* Records provided:
* * * * *

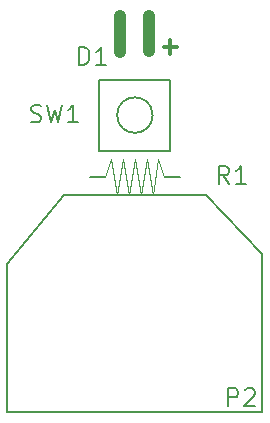
<source format=gbr>
G04 #@! TF.FileFunction,Legend,Top*
%FSLAX46Y46*%
G04 Gerber Fmt 4.6, Leading zero omitted, Abs format (unit mm)*
G04 Created by KiCad (PCBNEW 4.0.7) date 03/01/18 12:10:17*
%MOMM*%
%LPD*%
G01*
G04 APERTURE LIST*
%ADD10C,0.100000*%
%ADD11C,0.300000*%
%ADD12C,0.150000*%
%ADD13C,1.000000*%
%ADD14C,0.200000*%
G04 APERTURE END LIST*
D10*
D11*
X141028572Y-53707143D02*
X142171429Y-53707143D01*
X141600000Y-54278571D02*
X141600000Y-53135714D01*
D12*
X149399998Y-84600000D02*
X127799998Y-84600000D01*
X127799998Y-84600000D02*
X127799998Y-72100000D01*
X127799998Y-72100000D02*
X132599998Y-66200000D01*
X132599998Y-66200000D02*
X144599998Y-66200000D01*
X144599998Y-66200000D02*
X149399998Y-71200000D01*
X149399998Y-71200000D02*
X149399998Y-84600000D01*
D13*
X139799998Y-51050000D02*
X139799998Y-54000000D01*
X137299998Y-54100000D02*
X137299998Y-51050000D01*
D10*
X140599998Y-63200000D02*
X141099998Y-64700000D01*
X140099998Y-66200000D02*
X140599998Y-63200000D01*
X139599998Y-63200000D02*
X140099998Y-66200000D01*
X139099998Y-66200000D02*
X139599998Y-63200000D01*
X138599998Y-63200000D02*
X139099998Y-66200000D01*
X138099998Y-66200000D02*
X138599998Y-63200000D01*
X137599998Y-63200000D02*
X138099998Y-66200000D01*
X137099998Y-66200000D02*
X137599998Y-63200000D01*
X136599998Y-63200000D02*
X137099998Y-66200000D01*
X136099998Y-64700000D02*
X136599998Y-63200000D01*
D12*
X136059998Y-64700000D02*
X134789998Y-64700000D01*
X141139998Y-64700000D02*
X142409998Y-64700000D01*
X140099998Y-59460000D02*
G75*
G03X140099998Y-59460000I-1500000J0D01*
G01*
X141599998Y-62460000D02*
X135599998Y-62460000D01*
X135599998Y-62460000D02*
X135599998Y-56460000D01*
X135599998Y-56460000D02*
X141599998Y-56460000D01*
X141599998Y-62460000D02*
X141599998Y-56460000D01*
D14*
X146492858Y-84078571D02*
X146492858Y-82578571D01*
X147064286Y-82578571D01*
X147207144Y-82650000D01*
X147278572Y-82721429D01*
X147350001Y-82864286D01*
X147350001Y-83078571D01*
X147278572Y-83221429D01*
X147207144Y-83292857D01*
X147064286Y-83364286D01*
X146492858Y-83364286D01*
X147921429Y-82721429D02*
X147992858Y-82650000D01*
X148135715Y-82578571D01*
X148492858Y-82578571D01*
X148635715Y-82650000D01*
X148707144Y-82721429D01*
X148778572Y-82864286D01*
X148778572Y-83007143D01*
X148707144Y-83221429D01*
X147850001Y-84078571D01*
X148778572Y-84078571D01*
X133892858Y-55178571D02*
X133892858Y-53678571D01*
X134250001Y-53678571D01*
X134464286Y-53750000D01*
X134607144Y-53892857D01*
X134678572Y-54035714D01*
X134750001Y-54321429D01*
X134750001Y-54535714D01*
X134678572Y-54821429D01*
X134607144Y-54964286D01*
X134464286Y-55107143D01*
X134250001Y-55178571D01*
X133892858Y-55178571D01*
X136178572Y-55178571D02*
X135321429Y-55178571D01*
X135750001Y-55178571D02*
X135750001Y-53678571D01*
X135607144Y-53892857D01*
X135464286Y-54035714D01*
X135321429Y-54107143D01*
X146550001Y-65278571D02*
X146050001Y-64564286D01*
X145692858Y-65278571D02*
X145692858Y-63778571D01*
X146264286Y-63778571D01*
X146407144Y-63850000D01*
X146478572Y-63921429D01*
X146550001Y-64064286D01*
X146550001Y-64278571D01*
X146478572Y-64421429D01*
X146407144Y-64492857D01*
X146264286Y-64564286D01*
X145692858Y-64564286D01*
X147978572Y-65278571D02*
X147121429Y-65278571D01*
X147550001Y-65278571D02*
X147550001Y-63778571D01*
X147407144Y-63992857D01*
X147264286Y-64135714D01*
X147121429Y-64207143D01*
X129800000Y-60007143D02*
X130014286Y-60078571D01*
X130371429Y-60078571D01*
X130514286Y-60007143D01*
X130585715Y-59935714D01*
X130657143Y-59792857D01*
X130657143Y-59650000D01*
X130585715Y-59507143D01*
X130514286Y-59435714D01*
X130371429Y-59364286D01*
X130085715Y-59292857D01*
X129942857Y-59221429D01*
X129871429Y-59150000D01*
X129800000Y-59007143D01*
X129800000Y-58864286D01*
X129871429Y-58721429D01*
X129942857Y-58650000D01*
X130085715Y-58578571D01*
X130442857Y-58578571D01*
X130657143Y-58650000D01*
X131157143Y-58578571D02*
X131514286Y-60078571D01*
X131800000Y-59007143D01*
X132085714Y-60078571D01*
X132442857Y-58578571D01*
X133800000Y-60078571D02*
X132942857Y-60078571D01*
X133371429Y-60078571D02*
X133371429Y-58578571D01*
X133228572Y-58792857D01*
X133085714Y-58935714D01*
X132942857Y-59007143D01*
M02*

</source>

* * * * *

* What the task requires: The answer must be every line of the records that contains the word "LIST".

* The completed task:
G04 APERTURE LIST*
G04 APERTURE END LIST*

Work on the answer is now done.